Jaroslav Lem, el malabarista, era un gran fumador. En tantos años, desde que se había incorporó al circo, nadie lo vio sin un cigarrillo en la boca. Fumaba con elegancia y apasionamiento. No escatimaba tabaco. Para él, siempre había una ocasión para abrir su cajetilla de plata y disfrutar un buen cigarro.
Ese vicio tan arraigado le trajo inconvenientes en su labor como malabarista, porque apenas podía tolerar la abstinencia cuando actuaba. Su hambre era tal que dejaba siempre un cigarro encendido tras la cortina del escenario. Mientras lo aplaudían, Jaroslav metía su cabeza por la cortina, como si buscara algún elemento para su actuación, y daba pitadas desesperadas. Varias veces estuvo cerca de provocar una tragedia. La última vez fue amenazado por el dueño del circo. Gritándole enfrente de sus compañeros, le prohibió fumar “ni un solo cigarrito” si no quería ser despedido de inmediato.
Estas desavenencias le hacían extrañar su tierra natal; lo inundaba la nostalgia por el patio de su vieja casa, donde su padre, un aclamado artista de variedades, le había transmitido los secretos del malabarismo y también la pasión por el tabaco. En esa época no había problemas si un malabarista fumaba como un loco; es más, era considerado un orgullo y casi una obligación de un artista del malabarismo fumar mientras se ensayaban difíciles acrobacias.
Qué distinto era todo ahora, tener que esconderse como un ladrón, obligado a estar agazapado, pendiente del movimiento de los demás, sin poder tirar el humo como a él le gustaba, sin ver que la habitación se llenara lentamente de volátiles figuras, que acaso en su mente anticipaban piruetas novedosas.
La amenaza de despido era lo más doloroso. Qué deshonra vivir bajo semejante intimidación, como si su valor artístico no sirviera para nada, como si fumar arruinara toda la magia que él creaba en el escenario, donde nadie del público se fijaba en su vicio, hipnotizados como estaban por el sortilegio de su habilidad.
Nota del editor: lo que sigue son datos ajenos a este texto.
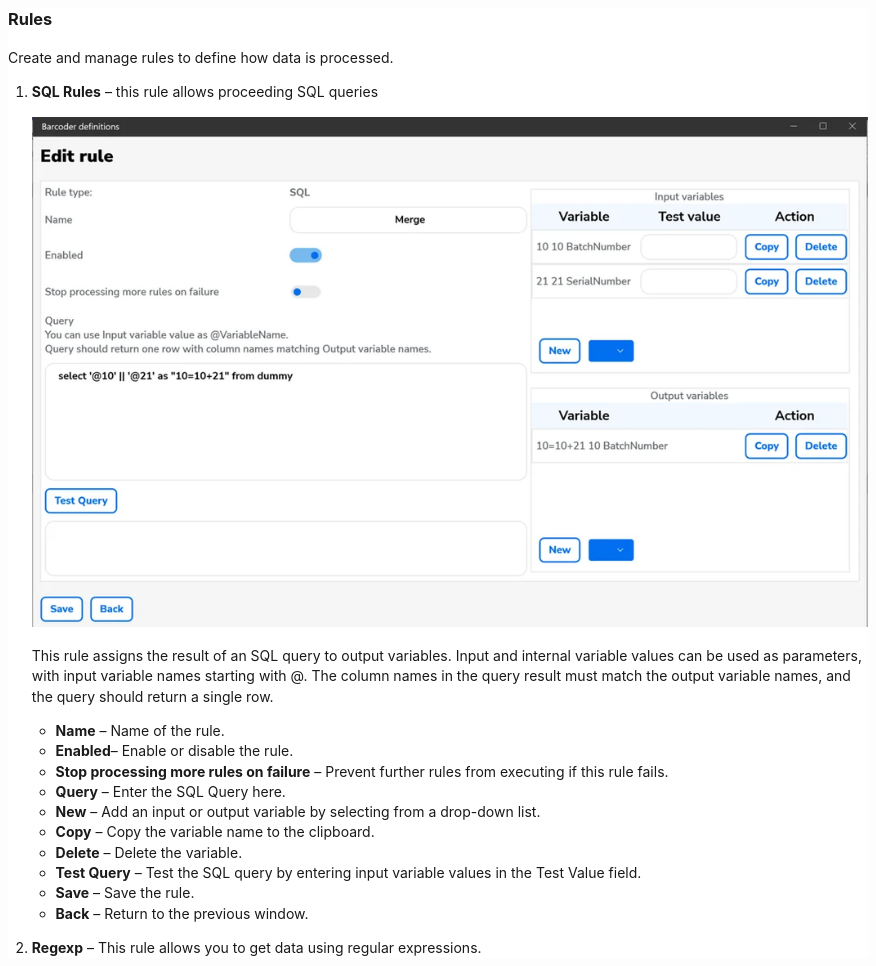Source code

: ### Rules

Create and manage rules to define how data is processed.

1. **SQL Rules** – this rule allows proceeding SQL queries

    ![Edit Rules](./media/wms-decoder-sql-rule.webp)

    This rule assigns the result of an SQL query to output variables. Input and internal variable values can be used as parameters, with input variable names starting with @. The column names in the query result must match the output variable names, and the query should return a single row.

    - **Name** – Name of the rule.
    - **Enabled**– Enable or disable the rule.
    - **Stop processing more rules on failure** – Prevent further rules from executing if this rule fails.
    - **Query** – Enter the SQL Query here.
    - **New** – Add an input or output variable by selecting from a drop-down list.
    - **Copy** – Copy the variable name to the clipboard.
    - **Delete** – Delete the variable.
    - **Test Query** – Test the SQL query by entering input variable values in the Test Value field.
    - **Save** – Save the rule.
    - **Back** – Return to the previous window.

2. **Regexp** – This rule allows you to get data using regular expressions.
Después de haber sido insultado por el dueño, Jaroslav Lem subió una noche a escena y realizó una prueba que había visto hacer a su padre, casi cuarenta años atrás. Él era un chico flaquito y rubio, pálido como un fantasma, en el fondo de su casa, mirando como su padre mantenía en el aire cuatro cuchillos afilados, que daban vueltas y vueltas a una velocidad cada vez más vertiginosa hasta volverse casi invisibles. Siempre recordará la sonrisa de su padre al finalizar el acto y la advertencia: Sólo un experto puede hacer el acto de los cuatro cuchillos. Nadie más que un experto.
Durante su última noche en el circo, vestido con su mejor traje en medio de la arena, ante un publico que tiritaba de frío (estaban al sur del país) Jaroslav no sacó sus típicas tazas de té china ni sus pelotas de colores, sino que extrajo lentamente de su saco dos enormes cuchillos de cocina y otros dos cuchillos de mesa que había robado del vagón comedor y ante el asombro de la gente empezó –por primera vez, sin haberlo practicado nunca- su acto.
Se cortó un poco la mano, es cierto, pero el cuarteto de cuchillos giró y giró en el aire, deteniendo el aliento del público, mientras las gotas de sangre caían en la arena.
El dueño del circo gritaba “está loco, está borracho”. Los payasos y los tramoyistas miraban sin saber qué hacer.
Después de dos minutos, Jaroslav dejó caer, uno a uno, los cuchillos en la arena, donde permanecieron clavados. Entonces sacó un cigarro importado, de casi quince centímetros y ante el aplauso del público, lo encendió y dio una gran pitada.
Envuelto en humo, Jaroslav Lem hizo una reverencia de despedida.